(Collected data)
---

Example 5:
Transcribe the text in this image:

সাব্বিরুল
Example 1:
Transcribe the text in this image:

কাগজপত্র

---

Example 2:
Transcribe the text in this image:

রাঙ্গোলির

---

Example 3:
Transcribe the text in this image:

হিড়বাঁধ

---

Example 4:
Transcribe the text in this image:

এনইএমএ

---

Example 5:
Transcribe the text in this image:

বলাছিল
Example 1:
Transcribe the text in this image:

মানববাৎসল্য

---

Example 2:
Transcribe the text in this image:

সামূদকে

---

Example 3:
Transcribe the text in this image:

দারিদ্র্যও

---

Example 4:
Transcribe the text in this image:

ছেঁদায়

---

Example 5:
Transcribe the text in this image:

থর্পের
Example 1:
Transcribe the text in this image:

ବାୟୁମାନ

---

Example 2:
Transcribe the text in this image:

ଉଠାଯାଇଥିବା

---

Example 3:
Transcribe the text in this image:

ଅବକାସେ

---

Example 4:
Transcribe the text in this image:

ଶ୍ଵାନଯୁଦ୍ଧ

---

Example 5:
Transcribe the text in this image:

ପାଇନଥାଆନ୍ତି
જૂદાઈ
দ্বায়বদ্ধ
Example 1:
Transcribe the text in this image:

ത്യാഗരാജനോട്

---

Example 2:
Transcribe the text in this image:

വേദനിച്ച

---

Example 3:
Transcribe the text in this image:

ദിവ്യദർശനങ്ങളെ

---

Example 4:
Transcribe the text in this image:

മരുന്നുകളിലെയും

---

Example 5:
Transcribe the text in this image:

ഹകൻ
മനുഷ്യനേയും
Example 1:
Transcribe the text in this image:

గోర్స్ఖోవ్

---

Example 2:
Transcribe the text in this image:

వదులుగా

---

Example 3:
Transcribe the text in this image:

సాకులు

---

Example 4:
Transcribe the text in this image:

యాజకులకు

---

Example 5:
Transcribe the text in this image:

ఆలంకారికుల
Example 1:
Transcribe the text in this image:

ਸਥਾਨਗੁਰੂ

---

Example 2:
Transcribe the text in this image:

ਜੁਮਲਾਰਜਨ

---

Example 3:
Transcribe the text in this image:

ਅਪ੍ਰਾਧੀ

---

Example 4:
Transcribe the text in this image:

Exercise requirements =
Every entry is to be retyped word for word.

Answer space =
---

Example 5:
Transcribe the text in this image:

সাব্বিরুল
Example 1:
Transcribe the text in this image:

কাগজপত্র

---

Example 2:
Transcribe the text in this image:

রাঙ্গোলির

---

Example 3:
Transcribe the text in this image:

হিড়বাঁধ

---

Example 4:
Transcribe the text in this image:

এনইএমএ

---

Example 5:
Transcribe the text in this image:

বলাছিল
Example 1:
Transcribe the text in this image:

মানববাৎসল্য

---

Example 2:
Transcribe the text in this image:

সামূদকে

---

Example 3:
Transcribe the text in this image:

দারিদ্র্যও

---

Example 4:
Transcribe the text in this image:

ছেঁদায়

---

Example 5:
Transcribe the text in this image:

থর্পের
Example 1:
Transcribe the text in this image:

ବାୟୁମାନ

---

Example 2:
Transcribe the text in this image:

ଉଠାଯାଇଥିବା

---

Example 3:
Transcribe the text in this image:

ଅବକାସେ

---

Example 4:
Transcribe the text in this image:

ଶ୍ଵାନଯୁଦ୍ଧ

---

Example 5:
Transcribe the text in this image:

ପାଇନଥାଆନ୍ତି
જૂદાઈ
দ্বায়বদ্ধ
Example 1:
Transcribe the text in this image:

ത്യാഗരാജനോട്

---

Example 2:
Transcribe the text in this image:

വേദനിച്ച

---

Example 3:
Transcribe the text in this image:

ദിവ്യദർശനങ്ങളെ

---

Example 4:
Transcribe the text in this image:

മരുന്നുകളിലെയും

---

Example 5:
Transcribe the text in this image:

ഹകൻ
മനുഷ്യനേയും
Example 1:
Transcribe the text in this image:

గోర్స్ఖోవ్

---

Example 2:
Transcribe the text in this image:

వదులుగా

---

Example 3:
Transcribe the text in this image:

సాకులు

---

Example 4:
Transcribe the text in this image:

యాజకులకు

---

Example 5:
Transcribe the text in this image:

ఆలంకారికుల
Example 1:
Transcribe the text in this image:

ਸਥਾਨਗੁਰੂ

---

Example 2:
Transcribe the text in this image:

ਜੁਮਲਾਰਜਨ

---

Example 3:
Transcribe the text in this image:

ਅਪ੍ਰਾਧੀ

---

Example 4:
Transcribe the text in this image:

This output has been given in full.